Je me dis depuis quelque temps : "il faut que je teste une partie de Démiurges sans scénario".
J'ai réfléchi à comment éventuellement éviter d'être en "roue libre" en structurant la façon dont on allait démarrer la partie et ce que le MJ (moi) devrait faire pour faire avancer l'histoire.
Démarrage : le joueur choisit un objectif à atteindre
MJ : négocier les situations et dresser des obstacles entre l'objectif du PJ et lui.
Démiurges possède une structure assez classique et j'ai donc voulu tester avec son système qui offre une grande créativité aux joueurs, une partie dénuée de préparation, pensant que la grande part de créativité compenserait l'absence de préparation.
Romaric a été mon malheureux Cobaye...
Il a créé un arithmancien manipulant la foudre.
Il a créé plusieurs buts dont celui qu'on a choisi pour le playtest :
"Cherche à deviner l'avenir par la foudre".
Premier bug : cela n'est pas une faculté possible pour les arithmanciens, même à haut niveau, cela nécessite donc la pierre philosophale pour y parvenir... bon, je me dis : tentons quand même.
Je demande à Romaric ce que son personnage veut mettre en place pour y parvenir, il décide de filmer et photographier la foudre en 3d avec une équipe de photographes amateurs.
Là, on joue une réunion avec ces gars qui s'enlise en négociations, car l'un d'entre eux a peur que le PJ (président d'EDF) n'abuse d'eux pour des recherches à but industriel.
Néanmoins, le système de conflit par discussion fonctionne bien, car malgré le manque d'intérêt de celui-ci, il y a eu de la tension (électrique, haha).
Bon, ensuite, on joue la scène de l'orage, ok, tranquillou, on estime le niveau de réussite de l'entreprise pour la suite, puis Romaric décide de modéliser en 3d la foudre d'après les clichés et mets son personnel (d'EDF) à contribution.

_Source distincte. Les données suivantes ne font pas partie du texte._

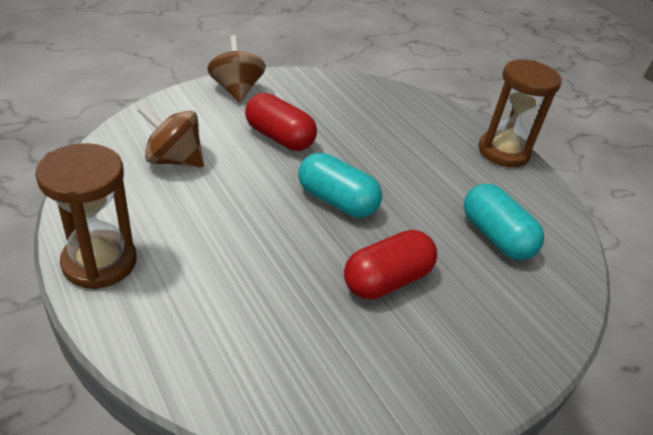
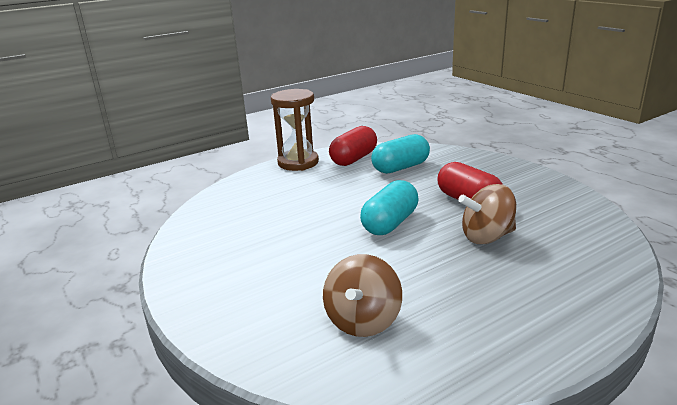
camera: 85 degrees left, 15 degrees down
(99, 262) = (547, 337): brown hourglass -> none
(236, 89) = (202, 298): brown spinning top -> brown spinning top (486, 237)
(279, 137) = (301, 258): red capsule -> red capsule (353, 159)

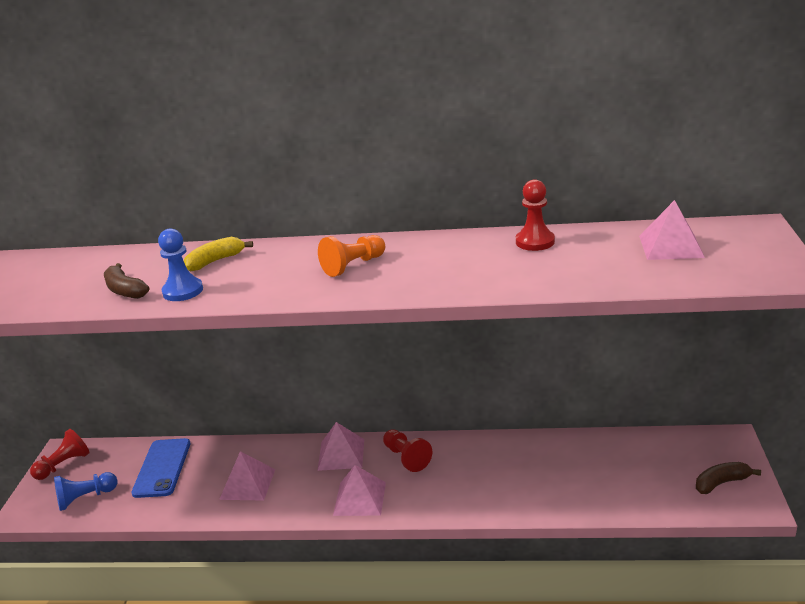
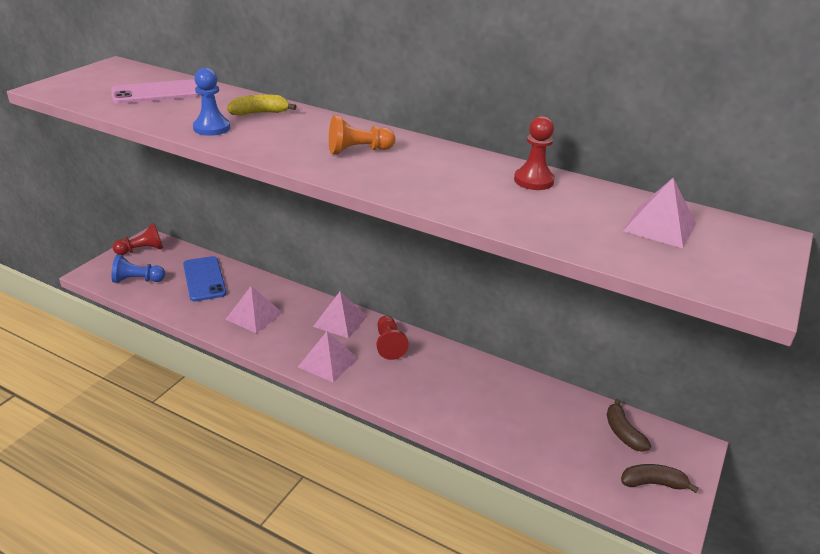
camera: 20 degrees right, 5 degrees up
(79, 275) = (156, 93): none -> pink phone
(125, 290) = (173, 114): brown banana -> brown banana (623, 433)
(162, 468) = (204, 279): blue phone -> blue phone turned 45 degrees counterclockwise

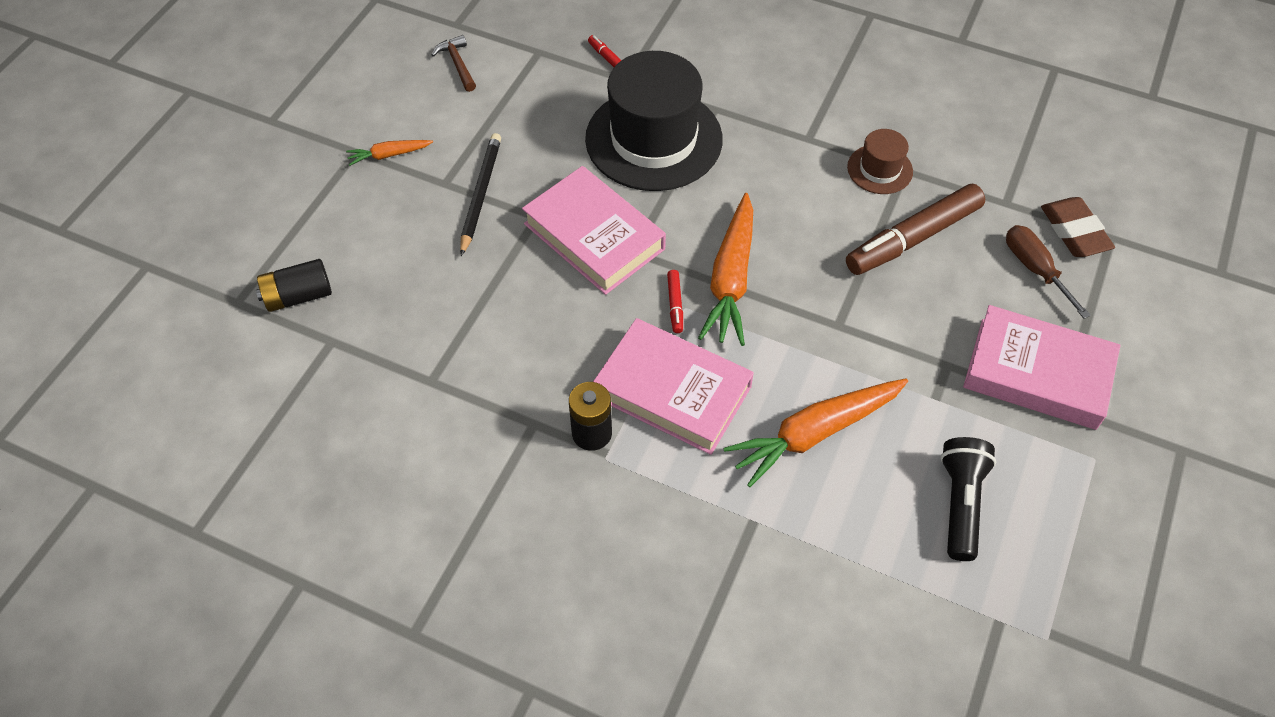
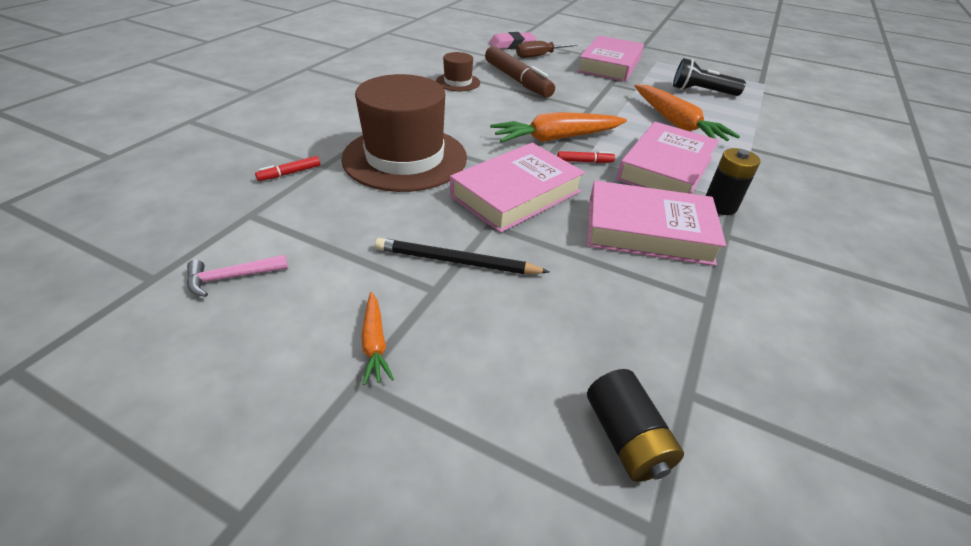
camera: 90 degrees left, 15 degrees down
(458, 64) = (232, 277): brown hammer -> pink hammer
(536, 349) = (648, 231): none -> pink book
(654, 139) = (405, 158): black hat -> brown hat
(731, 279) = (556, 138): orange carrot -> orange carrot turned 150 degrees clockwise
(1074, 231) = (512, 45): brown eraser -> pink eraser

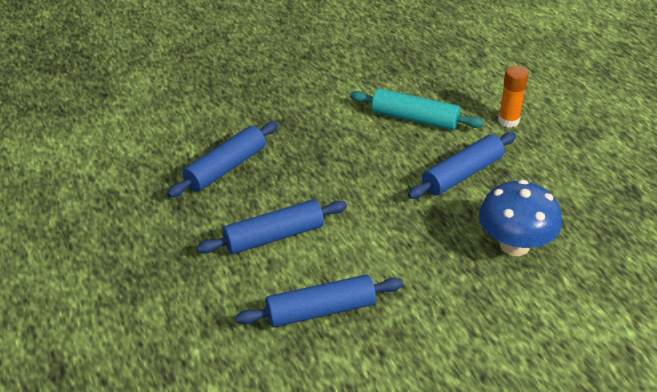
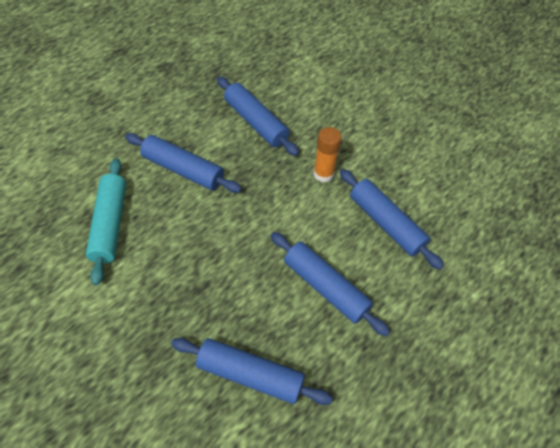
camera: 115 degrees left, 15 degrees up
(508, 121) = (93, 152): orange glue stick -> orange glue stick (323, 174)
(514, 245) = (255, 122): blue mushroom -> blue rolling pin

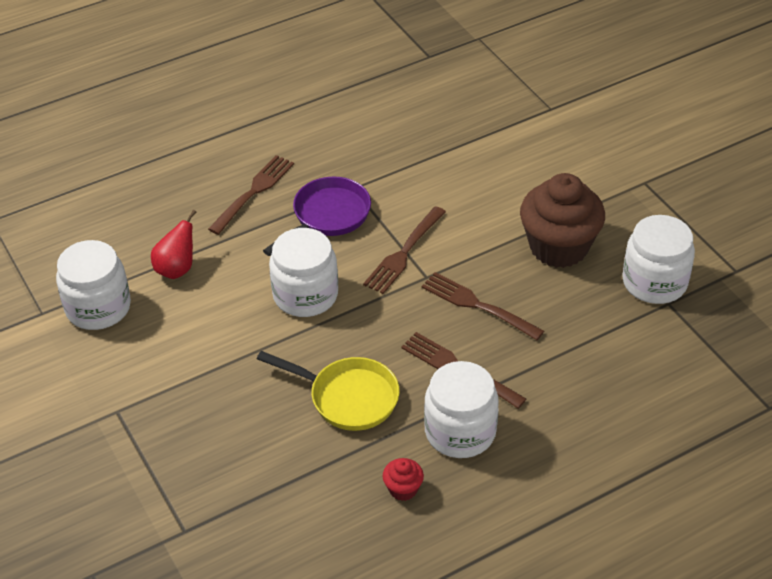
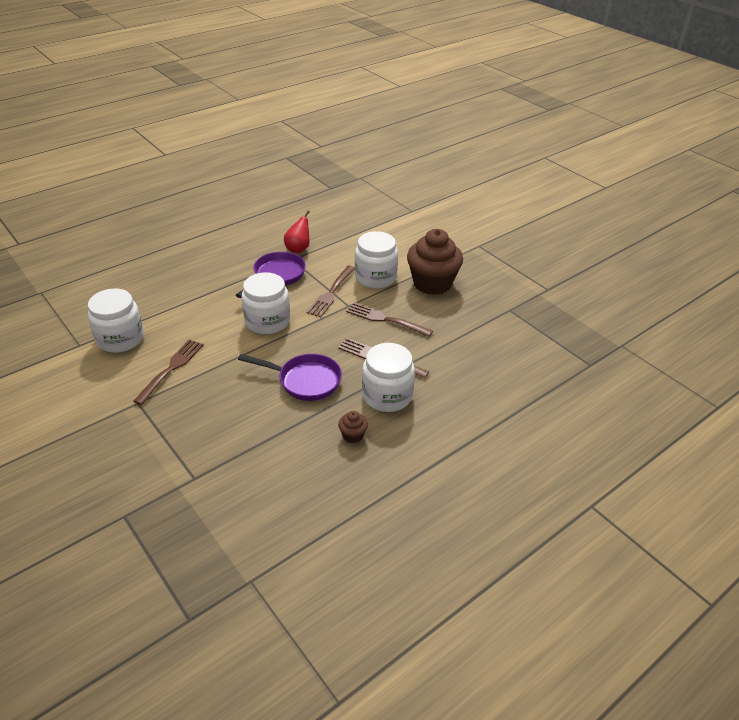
camera: 10 degrees left, 5 degrees down
(177, 269) = (176, 312): red pear -> red pear (298, 249)
(253, 193) = (225, 265): brown fork -> brown fork (171, 369)
(348, 397) = (305, 381): yellow pan -> purple pan
(403, 489) = (353, 435): red cupcake -> brown cupcake
(654, 282) = (498, 299): white jar -> white jar (375, 277)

Il réunit aussi un maximum de journaux et de faits et met sa femme à contribution...
Et puis, j'ai décidé de monter une petite intrigue improvisée : espionnage industriel, le disque dur de son ordi au boulot a été volé la veille.
Enquête de police, entretiens du pdg avec une employée...
On a arrêté parce que je m'endormais assis... Bon, je n'avais pas assez dormi les nuits précédentes, et on était à la fin du séjour de Rom à Poitiers, donc ça n'aide pas. Je tenais le cap malgré tout, mais voici les deux leçons que j'en tire :
- J'ai adoré l'esprit de la partie, bien que les scènes molles, on aurait du les couper au montage (genre la négociation avec les photographes...), je veux donc conserver le principe de scènes que l'on pourrait jouer autour de l'objectif d'un personnage. L'aspect "savant fou" genre : je monte un projet improbable pour faire progresser la science par les moyens démiurgiques, j'ai trouvé ça excellent. Maintenant, ça aurait fonctionné avec de bonnes idées de ma part, qui n'ont pas vraiment été au rendez-vous...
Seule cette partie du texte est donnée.